- _Task_
In the records that follow, show each line where the word "lines" is present.

[Items from a data source]
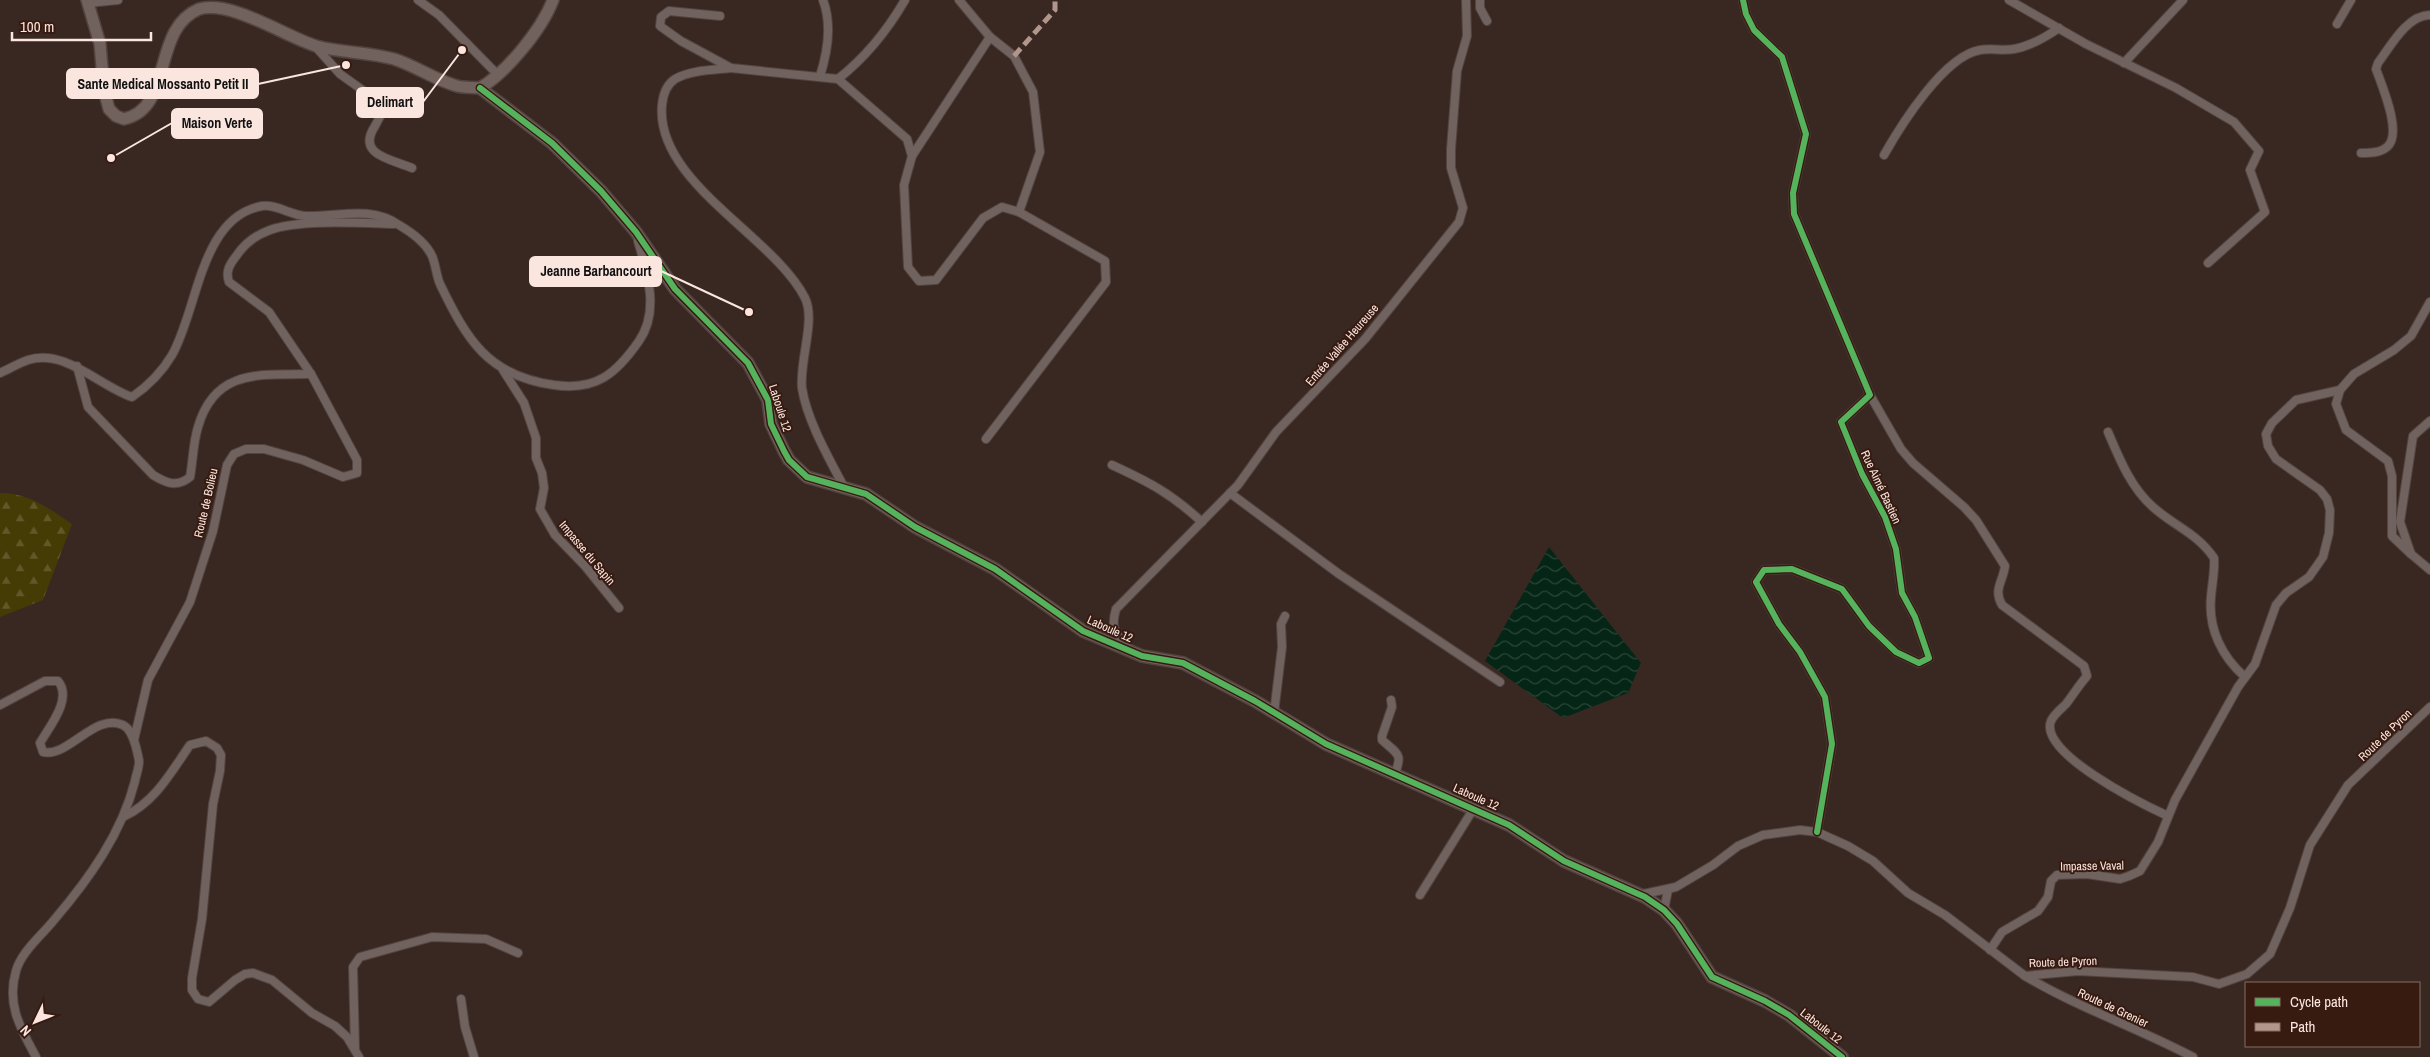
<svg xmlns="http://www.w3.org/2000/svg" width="2430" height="1057" font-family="'Archivo Narrow',sans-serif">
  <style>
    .forest { fill: url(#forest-firs) }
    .water { fill: url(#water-waves) }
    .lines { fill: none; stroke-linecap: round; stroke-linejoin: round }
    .street-casing { stroke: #534440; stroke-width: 10 }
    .secondary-casing { stroke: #534440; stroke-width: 14 }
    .street { stroke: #70625e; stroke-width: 8 }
    .secondary { stroke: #71625e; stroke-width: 11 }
    .quiet { stroke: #b2968c; stroke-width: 5; stroke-dasharray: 10 5; stroke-linecap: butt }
    .cycleway-casing { stroke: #371a10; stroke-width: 9 }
    .cycleway { stroke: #56b35d; stroke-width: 6 }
    .labels { text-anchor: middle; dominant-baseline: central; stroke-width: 4; stroke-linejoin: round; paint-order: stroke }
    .street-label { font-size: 12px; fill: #fbe6df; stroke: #371a10 }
    .leader { fill: none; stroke: #fbe6df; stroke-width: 2 }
    .callout-dot { fill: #fbe6df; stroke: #371a10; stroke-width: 2 }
    .callout { fill: #fbe6df; stroke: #fbe6df; stroke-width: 2 }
    .callout-label { font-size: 14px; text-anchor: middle; font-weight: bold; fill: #111 }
  </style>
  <defs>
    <pattern id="forest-firs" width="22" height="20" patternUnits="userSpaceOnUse" patternTransform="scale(1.25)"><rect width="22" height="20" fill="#453b05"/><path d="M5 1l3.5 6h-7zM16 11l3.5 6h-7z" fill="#615729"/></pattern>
    <pattern id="water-waves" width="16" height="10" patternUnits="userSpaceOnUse" patternTransform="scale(1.25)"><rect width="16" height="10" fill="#052616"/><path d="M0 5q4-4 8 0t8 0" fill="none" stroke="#2a4637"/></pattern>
  </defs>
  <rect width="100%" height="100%" fill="#392822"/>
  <path class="forest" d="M0 493C28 493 49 508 72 524L43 600 0 617Z"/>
  <polygon class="water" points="1549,547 1641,663 1628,693 1563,718 1485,661"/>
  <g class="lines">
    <g class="street-casing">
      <g id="street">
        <polyline points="418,0 439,15 497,74"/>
        <polyline points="959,0 990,37 1014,56 1033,92 1040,152 1019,212"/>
        <polyline points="1480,0 1480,8 1487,21"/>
        <polyline points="1743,0 1746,14 1754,30 1782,57 1806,134 1793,193 1794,214 1870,395 1841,422 1862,474 1885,517 1896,549 1902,593 1915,617 1929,658 1919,663 1896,652 1869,626 1842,589 1792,569 1764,570 1756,582 1779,624 1800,652 1825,697 1832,744 1817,832"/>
        <polyline points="2009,0 2086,44 2176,88 2234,122 2259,151 2250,170 2265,212 2208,263"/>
        <polyline points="88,3 118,0"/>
        <polyline points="720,16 669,11 661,17 660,26 681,41 731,68 838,79 907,139 912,156"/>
        <polyline points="2337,24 2351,0"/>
        <path d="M314 45 340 74 382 104C383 114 379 118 375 126 356 155 391 159 412 168"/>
        <polyline points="2124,63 2183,0"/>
        <path d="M731 68C713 70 691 70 675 79 666 85 663 95 662 105 655 182 774 236 805 298 816 320 799 362 802 388 807 421 830 460 845 489"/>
        <path d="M820 76C828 51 832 24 823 0"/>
        <path d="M838 79C866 57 887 31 905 0"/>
        <path d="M2361 153C2370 153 2380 153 2387 147 2403 134 2382 86 2376 69L2378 63C2390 47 2407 15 2430 15"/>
        <path d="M1884 155C1901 125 1944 56 1980 50 1991 48 2003 51 2014 49 2031 46 2046 37 2059 28"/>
        <path d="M77 366 88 407 153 475C166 483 177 488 190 477 193 461 193 443 198 427 215 368 261 375 311 374"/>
        <polyline points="503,370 524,403 536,438 536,458 542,473 544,488 540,509 555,535 585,566 619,608"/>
        <path d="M0 373C9 369 19 363 28 360 65 348 99 386 132 397 148 386 162 372 172 355 198 310 200 217 262 206 277 204 292 216 306 216 338 217 370 205 399 225 411 232 426 243 432 256 436 265 436 275 440 284 467 340 488 376 554 385 596 391 616 374 639 341 660 311 647 272 638 241"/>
        <path d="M1870 395 1901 449 1913 463 1964 507 1976 520 2005 566C2003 582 1993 589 2002 605L2084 666 2087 676C2079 685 2073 695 2066 704 2061 709 2054 714 2051 721 2038 753 2144 805 2168 816"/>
        <polyline points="2430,421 2413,436 2400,522 2411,554 2430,570"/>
        <path d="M2108 432C2119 458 2131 488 2153 507 2174 526 2197 533 2214 558 2215 571 2212 584 2211 597 2208 629 2222 657 2245 677"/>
        <polyline points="986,439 1106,282 1105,261 1019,212 1002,207 983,218 936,280 919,281 908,267 904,185 912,156 990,37"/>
        <path d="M1112 465C1151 483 1170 493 1202 522"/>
        <polyline points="1230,493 1339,574 1500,682"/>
        <polyline points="2411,554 2392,536 2392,476 2388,461 2346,430 2336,404 2340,390 2354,374 2394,350 2411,336 2430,302"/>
        <path d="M1129 649C1116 634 1110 629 1116 609L1238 485 1276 432 1365 339 1459 222 1463 208 1451 168V149L1457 71 1467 36 1466 0"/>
        <path d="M1391 700 1392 707 1382 736V740C1399 755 1403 754 1394 776"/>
        <path d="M0 705 45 681H58C73 699 49 727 40 743L43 752C68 758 95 712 123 725 131 729 134 740 136 747 137 752 139 758 139 762 139 768 136 775 135 781 122 833 89 879 54 920 42 935 21 952 16 971 6 1005 21 1029 36 1057"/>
        <polyline points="1274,713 1282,647 1281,624 1285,616"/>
        <path d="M134 740 148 680 190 602 213 531 227 465 234 454 246 449H264L303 460 343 477 357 473V460L311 374 269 312 229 282C225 271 230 264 237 255 245 243 256 235 270 230 298 219 362 223 393 224"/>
        <path d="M125 816C156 801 171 772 190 745L206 741 217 748 221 755 220 771 213 804 202 919 192 978V990L198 999 209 1002 235 980 245 974 253 973 261 976 272 980 312 1013 335 1026 347 1037 359 1057"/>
        <polyline points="1420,895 1474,808"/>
        <polyline points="1639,895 1676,887 1713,865 1738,846 1763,835 1800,830 1817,832 1848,846 1873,861 1908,893 1945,915 2025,976 2078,971 2193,977 2219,984 2247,974 2270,954 2290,908 2310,845 2348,785 2430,707"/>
        <polyline points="1664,910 1668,890"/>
        <polyline points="1990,950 2002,932 2038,911 2048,897 2051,881 2057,875 2087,874 2120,879 2129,876 2140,871 2158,842 2175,800 2238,687 2255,664 2276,605 2286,593 2309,577 2323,557 2329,533 2330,510 2327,499 2320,490 2276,459 2268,446 2266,434 2272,423 2296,400 2340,390"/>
        <path d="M2025 976C2079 1008 2138 1028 2193 1057"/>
        <polyline points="461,999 465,1027 474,1057"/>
        <polyline points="355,1049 353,967 360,957 432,937 486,939 518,953"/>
      </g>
    </g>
    <g class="secondary-casing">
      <g id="secondary">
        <path d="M87 0 100 44 104 90 109 109 116 116 124 119C174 108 151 29 199 9 232 0 284 36 316 46 342 53 368 52 394 59 416 66 435 80 457 86 464 88 472 87 480 88 507 72 542 29 553 0"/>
        <polyline points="480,88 552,143 601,191 636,232 675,289 748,363 768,400 771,424 784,451 789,460 807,477 866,494 915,527 995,569 1083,631 1142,656 1183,663 1255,701 1326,744 1509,825 1564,861 1645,897 1664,910 1677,924 1712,977 1765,1001 1789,1015 1842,1057"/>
      </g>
    </g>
    <use href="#street" class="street"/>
    <use href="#secondary" class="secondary"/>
    <polyline class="quiet" points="1014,56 1055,10 1055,0"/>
    <g class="cycleway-casing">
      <g id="cycleway">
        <polyline points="1743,0 1746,14 1754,30 1782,57 1806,134 1793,193 1794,214 1870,395 1841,422 1862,474 1885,517 1896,549 1902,593 1915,617 1929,658 1919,663 1896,652 1869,626 1842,589 1792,569 1764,570 1756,582 1779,624 1800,652 1825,697 1832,744 1817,832"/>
        <polyline points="480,88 552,143 601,191 636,232 675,289 748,363 768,400 771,424 784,451 789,460 807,477 866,494 915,527 995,569 1083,631 1142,656 1183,663 1255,701 1326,744 1509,825 1564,861 1645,897 1664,910 1677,924 1712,977 1765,1001 1789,1015 1842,1057"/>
      </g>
    </g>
    <use href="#cycleway" class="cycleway"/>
  </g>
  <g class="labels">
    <g class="street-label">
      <text transform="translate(1342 345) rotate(-49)">Entrée Vallée Heureuse</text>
      <text transform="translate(780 408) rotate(72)">Laboule 12</text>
      <text transform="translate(1881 487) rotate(65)">Rue Aimé Bastien</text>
      <text transform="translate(206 503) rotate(-77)">Route de Bolieu</text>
      <text transform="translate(587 553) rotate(50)">Impasse du Sapin</text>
      <text transform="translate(1110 629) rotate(24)">Laboule 12</text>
      <text transform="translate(2385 735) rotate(-44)">Route de Pyron</text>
      <text transform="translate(1476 797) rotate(24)">Laboule 12</text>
      <text transform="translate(2092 866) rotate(-1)">Impasse Vaval</text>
      <text transform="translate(2063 962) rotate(-2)">Route de Pyron</text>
      <text transform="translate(2113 1008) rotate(25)">Route de Grenier</text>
      <text transform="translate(1821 1026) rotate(38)">Laboule 12</text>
    </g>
  </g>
  <path class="leader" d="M346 65L258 84M462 50L423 102M111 158L172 123M749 312L661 271"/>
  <g class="callout-dot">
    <circle cx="346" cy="65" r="5"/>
    <circle cx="462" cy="50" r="5"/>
    <circle cx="111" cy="158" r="5"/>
    <circle cx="749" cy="312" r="5"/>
  </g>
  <g class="callout">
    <rect x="67" y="69" width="191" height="29" rx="5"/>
    <rect x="357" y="88" width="66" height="29" rx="5"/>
    <rect x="172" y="109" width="90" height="29" rx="5"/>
    <rect x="530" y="257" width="131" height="29" rx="5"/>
  </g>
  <g class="callout-label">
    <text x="163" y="89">Sante Medical Mossanto Petit II</text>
    <text x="390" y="107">Delimart</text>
    <text x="217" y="128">Maison Verte</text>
    <text x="596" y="276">Jeanne Barbancourt</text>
  </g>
  <rect x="2245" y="982" width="175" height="65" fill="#371a10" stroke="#856c63"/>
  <rect x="2255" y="998" width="25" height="8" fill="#56b35d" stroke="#856c63"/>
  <text x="2290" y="1007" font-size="15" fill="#fbe6df">Cycle path</text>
  <rect x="2255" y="1023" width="25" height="8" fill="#b2968c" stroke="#856c63"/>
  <text x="2290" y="1032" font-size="15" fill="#fbe6df">Path</text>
  <g transform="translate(35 1022) rotate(227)" stroke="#371a10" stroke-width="4" paint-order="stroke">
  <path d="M0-4L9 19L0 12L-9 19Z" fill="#fbe6df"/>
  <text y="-8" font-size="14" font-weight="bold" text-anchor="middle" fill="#fbe6df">N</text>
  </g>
  <path d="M12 32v8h139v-8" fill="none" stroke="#fbe6df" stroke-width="2.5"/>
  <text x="20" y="32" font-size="15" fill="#fbe6df" stroke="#371a10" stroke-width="4" paint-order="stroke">100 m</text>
</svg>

- _Written reply_
    .lines { fill: none; stroke-linecap: round; stroke-linejoin: round }
  <g class="lines">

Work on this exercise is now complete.